Background
Many dedicated cone‐beam CT (CBCT) systems have irregular scanning trajectories. Compared with the standard CBCT calibration, accurate calibration for CBCT systems with irregular trajectories is a more complex task, since the geometric parameters for each scanning view are variable. Most of the existing calibration methods assume that the intrinsic geometric relationship of the fiducials in the phantom is precisely known, and rarely delve deeper into the issue of whether the phantom accuracy is adapted to the calibration model.
Purpose
A high‐precision phantom and a highly robust calibration model are interdependent and mutually supportive, and they are both important for calibration accuracy, especially for the high‐resolution CBCT. Therefore, we propose a calibration scheme that considers both accurate phantom measurement and robust geometric calibration.
Methods
Our proposed scheme consists of two parts: (1) introducing a measurement model to acquire the accurate intrinsic geometric relationship of the fiducials in the phantom; (2) developing a highly noise‐robust nonconvex model‐based calibration method. The measurement model in the first part is achieved by extending our previous high‐precision geometric calibration model suitable for CBCT with circular trajectories. In the second part, a novel iterative method with optimization constraints based on a back‐projection model is developed to solve the geometric parameters of each view.
Results
The simulations and real experiments show that the measurement errors of the fiducial ball bearings (BBs) are within the subpixel level. With the help of the geometric relationship of the BBs obtained by our measurement method, the classic calibration method can achieve good calibration based on far fewer BBs.
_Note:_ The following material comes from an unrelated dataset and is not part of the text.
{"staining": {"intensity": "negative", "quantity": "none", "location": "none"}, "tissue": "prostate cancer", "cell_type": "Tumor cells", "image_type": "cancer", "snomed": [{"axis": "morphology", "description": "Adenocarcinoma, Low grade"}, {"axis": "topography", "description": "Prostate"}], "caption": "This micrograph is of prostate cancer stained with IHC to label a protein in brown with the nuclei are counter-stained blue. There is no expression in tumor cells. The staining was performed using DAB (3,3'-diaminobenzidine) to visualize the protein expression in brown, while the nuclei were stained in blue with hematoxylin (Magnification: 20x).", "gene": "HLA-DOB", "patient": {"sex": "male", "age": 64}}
All metrics obtained in simulated experiments as well as in real experiments on Micro CT systems with resolutions of 9 and 4.5 μm show that the proposed calibration method has higher calibration accuracy than the competing classic method. It is particularly worth noting that although our measurement model proves to be very accurate, the classic calibration method based on this measurement model can only achieve good calibration results when the resolution of the measurement system is close to that of the system to be calibrated, but our calibration scheme enables high‐accuracy calibration even when the resolution of the system to be calibrated is twice that of the measurement system.
Conclusions
The proposed combined geometrical calibration scheme does not rely on a phantom with an intricate pattern of fiducials, so it is applicable in Micro CT with high resolution. The two parts of the scheme, the “measurement model” and the “calibration model,” prove to be of high accuracy. The combination of these two models can effectively improve the calibration accuracy, especially in some extreme cases.